## Work required
Using the article on project bonds in Asia below, explain in one to three sentences why some Asian countries will need to keep relying on cross-border US dollar-denominated financing in the near term.

## Supplied text
In Asia, however, there has been little evidence of institutional capital becoming a serious alternative to the funding that is currently available from commercial banks. ECAs, Exim banks and multilateral development agencies and sponsors in the region continue to rely on these traditional sources of financing for greenfield and brownfield projects alike. This article probes the reasons behind the seeming unwillingness of the market in Asia to adopt the project bond funding solution and outlines some possible steps to enable this source of financing to become a more prevalent option.

The market in Asia that has had meaningful and sustained success in developing a project bond market, including for greenfield assets, is Malaysia. Since the first long-term ringgit-denominated project bond was issued in 1993 for YTL’s greenfield gas-fired Paka and Pasir Gudang IPPs, numerous other similar project bonds have been issued for various infrastructure projects across the country, ranging from power plants, terminals to toll roads. These project bonds have largely been subscribed to by the Employee Provident Fund or EPF, and other pension and insurance funds in the Malaysia. Today, EPF remains the largest investor in ringgit project bond issuances in Malaysia.

A key factor that has ensured successful development of the market in Malaysia has been the existence of one or more specialist investors that understand the sectors and the structures, have the capability and institutional expertise to analyse the transactions and can anchor not only specific issuances, but the development of the project bond market as a whole. In Malaysia, this role has been largely undertaken by EPF, with support from the local rating agencies.

Finding local institutional investors similar to EPF with sufficient size, depth and knowledge of project financing in some countries within Asia can prove to be challenging, particularly in those with the greatest need for new infrastructure. Therefore, such countries will need to continue to rely on cross-border US dollar-denominated financing at least in the near term – whether this comes from banks, multilaterals, ECAs or international institutional investors.

However, as far as institutional capital is concerned, an entity has yet to emerge that has the ability and financial strength to develop and anchor the market across Asia, similar to the role EPF played for the Malaysian market, although on a deal-by-deal basis, we are beginning to see some institutions looking to play this role. As an example, for the US$450m bond issuance for Mersin International Port in Turkey in 2013, Clifford Capital, alongside the EBRD and IFC acted as anchor investors, providing comfort on execution of the deal to the issuer, as well as a “halo effect” for co-investors, some of which may perhaps lack the specialist project finance lender expertise necessary to diligence such transactions.

## Data rows

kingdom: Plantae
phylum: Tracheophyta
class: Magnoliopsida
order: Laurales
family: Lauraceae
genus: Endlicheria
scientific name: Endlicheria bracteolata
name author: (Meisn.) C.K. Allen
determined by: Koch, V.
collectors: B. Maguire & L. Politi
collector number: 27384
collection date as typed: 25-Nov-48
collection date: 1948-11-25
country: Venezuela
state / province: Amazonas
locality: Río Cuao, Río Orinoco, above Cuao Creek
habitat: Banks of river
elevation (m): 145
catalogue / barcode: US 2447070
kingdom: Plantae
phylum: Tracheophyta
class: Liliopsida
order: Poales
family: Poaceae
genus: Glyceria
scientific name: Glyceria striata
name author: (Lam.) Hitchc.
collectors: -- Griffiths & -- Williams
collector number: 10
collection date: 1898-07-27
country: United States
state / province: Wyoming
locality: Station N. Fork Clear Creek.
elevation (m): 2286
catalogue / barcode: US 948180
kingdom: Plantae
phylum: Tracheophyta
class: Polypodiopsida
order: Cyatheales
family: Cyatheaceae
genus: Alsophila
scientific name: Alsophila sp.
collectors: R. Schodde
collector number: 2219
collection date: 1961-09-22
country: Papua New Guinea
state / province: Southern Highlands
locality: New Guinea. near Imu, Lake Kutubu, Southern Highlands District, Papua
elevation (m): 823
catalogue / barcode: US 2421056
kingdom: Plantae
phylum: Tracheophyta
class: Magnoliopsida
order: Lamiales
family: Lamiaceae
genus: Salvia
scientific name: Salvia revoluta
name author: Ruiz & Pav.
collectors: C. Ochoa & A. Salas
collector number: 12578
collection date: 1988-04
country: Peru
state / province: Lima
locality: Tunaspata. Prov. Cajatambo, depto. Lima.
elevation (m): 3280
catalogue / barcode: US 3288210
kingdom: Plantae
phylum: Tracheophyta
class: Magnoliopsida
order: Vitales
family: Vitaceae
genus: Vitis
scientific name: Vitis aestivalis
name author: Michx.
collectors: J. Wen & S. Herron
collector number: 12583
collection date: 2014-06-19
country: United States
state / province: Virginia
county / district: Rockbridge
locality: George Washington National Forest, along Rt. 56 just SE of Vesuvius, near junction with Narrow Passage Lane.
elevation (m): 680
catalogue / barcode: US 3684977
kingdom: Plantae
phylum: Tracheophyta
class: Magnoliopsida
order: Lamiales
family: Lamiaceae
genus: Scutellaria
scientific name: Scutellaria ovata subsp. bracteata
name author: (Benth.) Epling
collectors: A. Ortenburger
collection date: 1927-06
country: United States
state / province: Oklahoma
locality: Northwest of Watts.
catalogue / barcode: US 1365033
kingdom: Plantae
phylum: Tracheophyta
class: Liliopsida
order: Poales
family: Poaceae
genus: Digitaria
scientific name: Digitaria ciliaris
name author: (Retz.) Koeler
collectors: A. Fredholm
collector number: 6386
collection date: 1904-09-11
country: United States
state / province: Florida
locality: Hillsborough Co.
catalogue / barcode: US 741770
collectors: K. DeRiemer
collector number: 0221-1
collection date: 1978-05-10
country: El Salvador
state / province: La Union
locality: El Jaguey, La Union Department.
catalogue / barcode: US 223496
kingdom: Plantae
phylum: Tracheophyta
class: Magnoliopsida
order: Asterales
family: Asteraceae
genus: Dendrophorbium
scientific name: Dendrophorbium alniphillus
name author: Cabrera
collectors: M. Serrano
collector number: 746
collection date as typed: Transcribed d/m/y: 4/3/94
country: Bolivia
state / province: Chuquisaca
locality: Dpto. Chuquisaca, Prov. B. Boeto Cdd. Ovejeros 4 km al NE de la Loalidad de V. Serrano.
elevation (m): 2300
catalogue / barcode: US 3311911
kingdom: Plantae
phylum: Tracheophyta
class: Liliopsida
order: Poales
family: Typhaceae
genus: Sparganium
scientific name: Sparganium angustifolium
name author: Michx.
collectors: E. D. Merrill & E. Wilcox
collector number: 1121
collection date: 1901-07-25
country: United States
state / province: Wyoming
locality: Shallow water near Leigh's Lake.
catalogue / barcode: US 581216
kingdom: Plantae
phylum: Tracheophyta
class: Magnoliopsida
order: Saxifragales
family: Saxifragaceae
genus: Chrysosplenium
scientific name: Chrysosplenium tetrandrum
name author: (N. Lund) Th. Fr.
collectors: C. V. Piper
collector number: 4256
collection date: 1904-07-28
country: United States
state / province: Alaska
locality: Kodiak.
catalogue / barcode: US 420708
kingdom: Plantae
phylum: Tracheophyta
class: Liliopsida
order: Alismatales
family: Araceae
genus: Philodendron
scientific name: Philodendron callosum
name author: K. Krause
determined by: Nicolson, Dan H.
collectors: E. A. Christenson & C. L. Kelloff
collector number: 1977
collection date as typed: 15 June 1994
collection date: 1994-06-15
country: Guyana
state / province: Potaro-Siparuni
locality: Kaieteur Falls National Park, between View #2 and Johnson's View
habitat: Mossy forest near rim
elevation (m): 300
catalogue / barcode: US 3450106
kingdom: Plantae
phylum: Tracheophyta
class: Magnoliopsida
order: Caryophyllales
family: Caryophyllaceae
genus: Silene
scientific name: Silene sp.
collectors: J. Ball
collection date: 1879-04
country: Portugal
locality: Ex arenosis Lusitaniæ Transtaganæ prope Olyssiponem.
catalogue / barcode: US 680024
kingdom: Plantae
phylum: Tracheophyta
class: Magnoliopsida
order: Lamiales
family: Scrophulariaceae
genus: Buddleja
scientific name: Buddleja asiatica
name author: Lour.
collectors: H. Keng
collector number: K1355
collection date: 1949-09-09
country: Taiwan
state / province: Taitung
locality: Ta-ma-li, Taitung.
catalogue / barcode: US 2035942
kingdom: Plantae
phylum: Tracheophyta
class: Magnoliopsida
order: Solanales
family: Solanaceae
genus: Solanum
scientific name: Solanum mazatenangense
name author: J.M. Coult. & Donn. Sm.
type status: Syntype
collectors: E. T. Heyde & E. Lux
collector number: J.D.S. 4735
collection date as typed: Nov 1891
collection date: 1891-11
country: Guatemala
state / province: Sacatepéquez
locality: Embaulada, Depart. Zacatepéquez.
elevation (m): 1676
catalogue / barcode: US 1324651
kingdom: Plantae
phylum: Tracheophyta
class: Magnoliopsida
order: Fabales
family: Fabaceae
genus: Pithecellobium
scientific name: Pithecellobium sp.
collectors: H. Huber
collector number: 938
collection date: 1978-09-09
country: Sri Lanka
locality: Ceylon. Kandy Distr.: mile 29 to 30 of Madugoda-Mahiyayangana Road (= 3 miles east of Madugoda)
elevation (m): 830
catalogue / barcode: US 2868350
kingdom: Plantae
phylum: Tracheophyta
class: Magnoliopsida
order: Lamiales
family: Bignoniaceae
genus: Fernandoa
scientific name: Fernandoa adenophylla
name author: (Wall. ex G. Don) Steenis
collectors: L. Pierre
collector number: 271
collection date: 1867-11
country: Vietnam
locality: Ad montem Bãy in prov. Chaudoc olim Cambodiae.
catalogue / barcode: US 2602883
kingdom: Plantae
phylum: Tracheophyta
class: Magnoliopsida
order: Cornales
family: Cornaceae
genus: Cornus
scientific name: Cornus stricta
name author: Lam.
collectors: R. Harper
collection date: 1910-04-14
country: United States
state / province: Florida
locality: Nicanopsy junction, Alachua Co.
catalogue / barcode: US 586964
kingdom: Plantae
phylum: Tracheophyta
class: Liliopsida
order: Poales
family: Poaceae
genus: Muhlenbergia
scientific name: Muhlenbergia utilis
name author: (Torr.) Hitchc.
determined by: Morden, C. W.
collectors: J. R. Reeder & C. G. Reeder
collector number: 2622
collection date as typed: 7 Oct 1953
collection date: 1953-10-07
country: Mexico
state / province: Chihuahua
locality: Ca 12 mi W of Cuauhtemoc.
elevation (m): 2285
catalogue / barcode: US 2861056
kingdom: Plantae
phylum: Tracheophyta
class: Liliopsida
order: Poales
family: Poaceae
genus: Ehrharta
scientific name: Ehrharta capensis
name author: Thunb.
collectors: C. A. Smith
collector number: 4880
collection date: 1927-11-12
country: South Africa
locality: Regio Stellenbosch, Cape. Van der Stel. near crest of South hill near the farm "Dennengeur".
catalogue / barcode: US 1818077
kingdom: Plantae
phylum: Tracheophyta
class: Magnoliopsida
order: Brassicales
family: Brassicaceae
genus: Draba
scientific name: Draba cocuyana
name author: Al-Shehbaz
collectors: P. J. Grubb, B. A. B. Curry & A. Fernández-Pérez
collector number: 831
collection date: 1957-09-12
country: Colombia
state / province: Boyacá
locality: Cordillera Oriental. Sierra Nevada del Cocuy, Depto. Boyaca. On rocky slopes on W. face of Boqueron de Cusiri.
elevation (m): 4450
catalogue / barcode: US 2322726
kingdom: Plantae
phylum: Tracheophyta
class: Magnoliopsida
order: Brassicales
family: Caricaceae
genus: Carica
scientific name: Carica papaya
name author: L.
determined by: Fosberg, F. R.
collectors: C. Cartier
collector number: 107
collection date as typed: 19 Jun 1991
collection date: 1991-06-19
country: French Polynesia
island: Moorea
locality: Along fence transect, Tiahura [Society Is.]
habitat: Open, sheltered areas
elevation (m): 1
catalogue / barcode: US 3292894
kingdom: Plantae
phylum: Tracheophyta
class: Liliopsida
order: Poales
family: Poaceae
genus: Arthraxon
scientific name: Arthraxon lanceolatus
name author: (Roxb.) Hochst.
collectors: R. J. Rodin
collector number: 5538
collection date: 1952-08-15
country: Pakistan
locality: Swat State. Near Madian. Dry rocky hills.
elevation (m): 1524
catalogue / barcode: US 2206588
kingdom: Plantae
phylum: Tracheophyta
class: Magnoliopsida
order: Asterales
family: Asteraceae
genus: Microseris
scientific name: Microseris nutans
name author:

## Finished answer
In some Asian countries, particularly those that most need new infrastructure, it can be hard to find local institutional investors like EPF with enough size, depth and project-finance knowledge. Without such investors, these countries must keep depending on cross-border US dollar financing from banks, multilaterals, ECAs or international institutional investors, at least in the near term.